Goal:
Return every line of the entries below that contains the string "kern", matching case exactly.

Stored records:
## Begin

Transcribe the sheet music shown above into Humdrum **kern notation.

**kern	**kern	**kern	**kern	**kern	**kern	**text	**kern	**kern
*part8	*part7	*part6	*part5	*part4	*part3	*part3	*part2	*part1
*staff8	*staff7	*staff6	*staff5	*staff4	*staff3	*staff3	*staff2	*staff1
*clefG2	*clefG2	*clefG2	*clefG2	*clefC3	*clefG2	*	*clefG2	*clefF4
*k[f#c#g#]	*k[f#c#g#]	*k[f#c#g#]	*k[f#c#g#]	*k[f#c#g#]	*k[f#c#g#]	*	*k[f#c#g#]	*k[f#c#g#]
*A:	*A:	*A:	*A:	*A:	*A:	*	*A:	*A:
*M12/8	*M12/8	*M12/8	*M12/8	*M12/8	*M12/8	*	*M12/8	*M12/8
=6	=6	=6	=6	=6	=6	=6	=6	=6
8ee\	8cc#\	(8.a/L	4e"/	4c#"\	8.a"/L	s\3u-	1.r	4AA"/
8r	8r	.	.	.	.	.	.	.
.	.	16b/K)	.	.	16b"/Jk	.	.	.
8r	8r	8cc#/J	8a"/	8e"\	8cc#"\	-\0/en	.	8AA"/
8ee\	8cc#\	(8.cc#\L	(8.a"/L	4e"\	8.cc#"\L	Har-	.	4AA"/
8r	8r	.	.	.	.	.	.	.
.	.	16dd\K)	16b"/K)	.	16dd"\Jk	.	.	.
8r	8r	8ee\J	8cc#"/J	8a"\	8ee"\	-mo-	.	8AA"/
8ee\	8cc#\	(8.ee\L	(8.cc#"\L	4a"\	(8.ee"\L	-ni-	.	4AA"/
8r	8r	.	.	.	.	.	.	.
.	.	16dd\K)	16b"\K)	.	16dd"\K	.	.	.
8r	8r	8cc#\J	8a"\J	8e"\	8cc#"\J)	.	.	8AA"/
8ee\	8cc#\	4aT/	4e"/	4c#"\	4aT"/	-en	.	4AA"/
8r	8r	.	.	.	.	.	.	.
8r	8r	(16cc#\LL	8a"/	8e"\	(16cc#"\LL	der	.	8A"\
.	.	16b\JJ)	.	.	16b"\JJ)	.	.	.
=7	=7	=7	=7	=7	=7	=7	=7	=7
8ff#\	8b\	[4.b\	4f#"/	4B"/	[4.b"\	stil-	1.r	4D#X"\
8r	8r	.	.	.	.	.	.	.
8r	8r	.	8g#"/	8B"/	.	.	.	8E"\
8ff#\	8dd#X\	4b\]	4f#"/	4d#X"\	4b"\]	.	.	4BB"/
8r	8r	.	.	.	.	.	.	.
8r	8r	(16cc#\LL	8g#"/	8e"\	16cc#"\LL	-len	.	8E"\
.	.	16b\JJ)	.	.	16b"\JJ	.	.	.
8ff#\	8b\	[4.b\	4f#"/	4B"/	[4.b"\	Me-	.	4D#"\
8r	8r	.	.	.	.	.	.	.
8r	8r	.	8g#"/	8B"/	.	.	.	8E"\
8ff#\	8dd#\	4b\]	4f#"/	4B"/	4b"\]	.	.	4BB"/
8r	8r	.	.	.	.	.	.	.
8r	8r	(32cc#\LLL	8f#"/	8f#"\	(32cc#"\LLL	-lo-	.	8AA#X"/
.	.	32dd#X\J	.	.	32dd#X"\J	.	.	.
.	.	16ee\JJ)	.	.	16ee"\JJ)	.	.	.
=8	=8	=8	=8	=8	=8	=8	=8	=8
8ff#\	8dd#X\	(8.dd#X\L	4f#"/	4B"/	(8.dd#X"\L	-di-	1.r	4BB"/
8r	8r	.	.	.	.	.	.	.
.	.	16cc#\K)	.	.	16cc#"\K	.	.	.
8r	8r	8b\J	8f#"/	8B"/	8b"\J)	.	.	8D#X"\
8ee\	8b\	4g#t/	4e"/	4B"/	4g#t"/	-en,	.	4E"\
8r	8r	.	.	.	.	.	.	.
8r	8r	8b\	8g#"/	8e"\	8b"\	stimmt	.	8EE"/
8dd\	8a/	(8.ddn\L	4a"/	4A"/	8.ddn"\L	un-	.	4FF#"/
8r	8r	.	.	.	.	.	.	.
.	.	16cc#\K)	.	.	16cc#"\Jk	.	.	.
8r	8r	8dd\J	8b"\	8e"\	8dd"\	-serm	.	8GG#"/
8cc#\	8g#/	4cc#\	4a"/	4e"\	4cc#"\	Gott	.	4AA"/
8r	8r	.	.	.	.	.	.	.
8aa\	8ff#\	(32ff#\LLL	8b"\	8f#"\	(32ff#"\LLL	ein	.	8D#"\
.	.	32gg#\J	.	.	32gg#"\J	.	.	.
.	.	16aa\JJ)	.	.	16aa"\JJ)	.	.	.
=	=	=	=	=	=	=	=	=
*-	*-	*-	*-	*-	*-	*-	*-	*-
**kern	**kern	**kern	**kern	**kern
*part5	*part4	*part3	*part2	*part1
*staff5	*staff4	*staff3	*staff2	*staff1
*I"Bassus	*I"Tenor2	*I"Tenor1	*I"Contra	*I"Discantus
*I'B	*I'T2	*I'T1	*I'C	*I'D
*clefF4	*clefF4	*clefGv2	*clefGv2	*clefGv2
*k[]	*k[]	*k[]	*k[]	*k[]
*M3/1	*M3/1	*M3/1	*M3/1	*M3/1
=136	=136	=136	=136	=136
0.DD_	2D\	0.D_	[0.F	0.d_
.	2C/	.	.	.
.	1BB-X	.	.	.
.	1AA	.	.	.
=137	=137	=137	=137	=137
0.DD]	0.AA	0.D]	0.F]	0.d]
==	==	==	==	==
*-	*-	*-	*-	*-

## End

Worked solution:
Transcribe the sheet music shown above into Humdrum **kern notation.
**kern	**kern	**kern	**kern	**kern	**kern	**text	**kern	**kern
**kern	**kern	**kern	**kern	**kern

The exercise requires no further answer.